Exercise details
Output every entry exactly, without any pictures.

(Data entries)
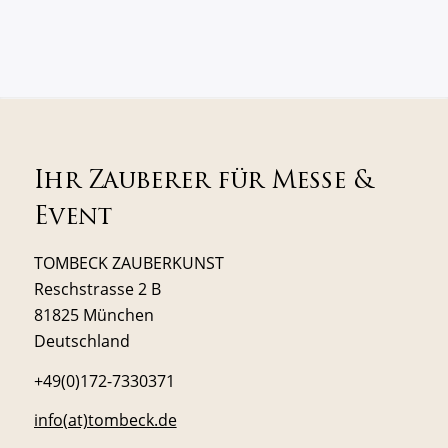
Ihr Zauberer für Messe &
Event
TOMBECK ZAUBERKUNST
Reschstrasse 2 B
81825 München
Deutschland
+49(0)172-7330371
info(at)tombeck.de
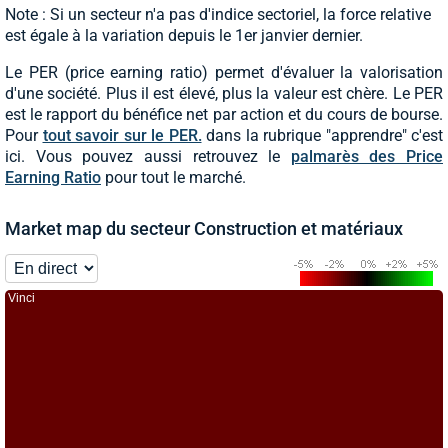
Note : Si un secteur n'a pas d'indice sectoriel, la force relative
est égale à la variation depuis le 1er janvier dernier.
Le PER (price earning ratio) permet d'évaluer la valorisation
d'une société. Plus il est élevé, plus la valeur est chère. Le PER
est le rapport du bénéfice net par action et du cours de bourse.
Pour
tout savoir sur le PER.
dans la rubrique "apprendre" c'est
ici. Vous pouvez aussi retrouvez le
palmarès des Price
Earning Ratio
pour tout le marché.
Market map du secteur Construction et matériaux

Expected answer
Ihr Zauberer für Messe &
Event
TOMBECK ZAUBERKUNST
Reschstrasse 2 B
81825 München
Deutschland
+49(0)172-7330371
info(at)tombeck.de
Note : Si un secteur n'a pas d'indice sectoriel, la force relative
est égale à la variation depuis le 1er janvier dernier.
Le PER (price earning ratio) permet d'évaluer la valorisation
d'une société. Plus il est élevé, plus la valeur est chère. Le PER
est le rapport du bénéfice net par action et du cours de bourse.
Pour
tout savoir sur le PER.
dans la rubrique "apprendre" c'est
ici. Vous pouvez aussi retrouvez le
palmarès des Price
Earning Ratio
pour tout le marché.
Market map du secteur Construction et matériaux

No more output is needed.